-------- Stored data
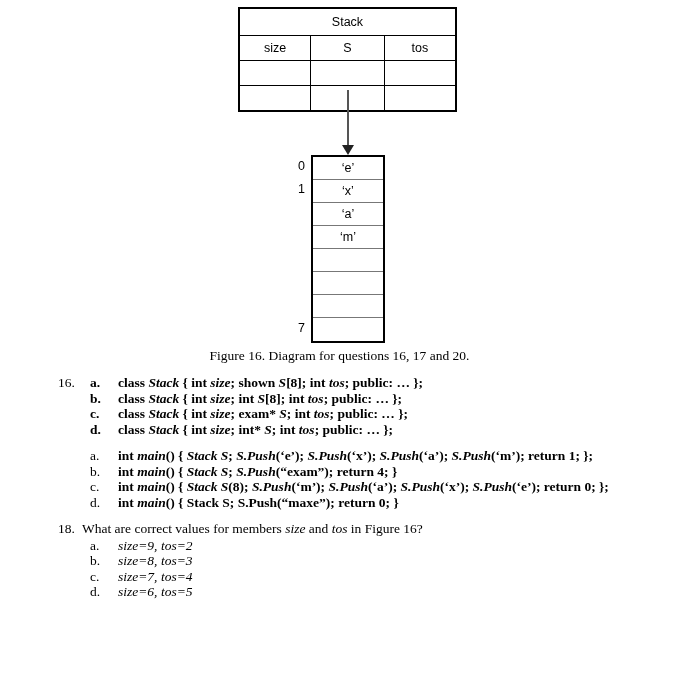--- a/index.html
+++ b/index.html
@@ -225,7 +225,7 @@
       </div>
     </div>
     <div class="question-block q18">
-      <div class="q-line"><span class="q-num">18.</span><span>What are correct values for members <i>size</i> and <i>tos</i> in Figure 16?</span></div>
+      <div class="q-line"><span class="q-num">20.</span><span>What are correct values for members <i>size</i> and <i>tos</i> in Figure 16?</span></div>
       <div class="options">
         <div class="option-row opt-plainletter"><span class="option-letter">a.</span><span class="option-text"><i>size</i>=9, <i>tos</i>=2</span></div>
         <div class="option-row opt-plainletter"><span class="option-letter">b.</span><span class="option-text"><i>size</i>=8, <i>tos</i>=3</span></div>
----------------
Problem requirements - Copy each entry exactly as written, and drop the pictures from the copy.

Worked solution -
--- a/index.html
+++ b/index.html
@@ -225,7 +225,7 @@
       </div>
     </div>
     <div class="question-block q18">
-      <div class="q-line"><span class="q-num">18.</span><span>What are correct values for members <i>size</i> and <i>tos</i> in Figure 16?</span></div>
+      <div class="q-line"><span class="q-num">20.</span><span>What are correct values for members <i>size</i> and <i>tos</i> in Figure 16?</span></div>
       <div class="options">
         <div class="option-row opt-plainletter"><span class="option-letter">a.</span><span class="option-text"><i>size</i>=9, <i>tos</i>=2</span></div>
         <div class="option-row opt-plainletter"><span class="option-letter">b.</span><span class="option-text"><i>size</i>=8, <i>tos</i>=3</span></div>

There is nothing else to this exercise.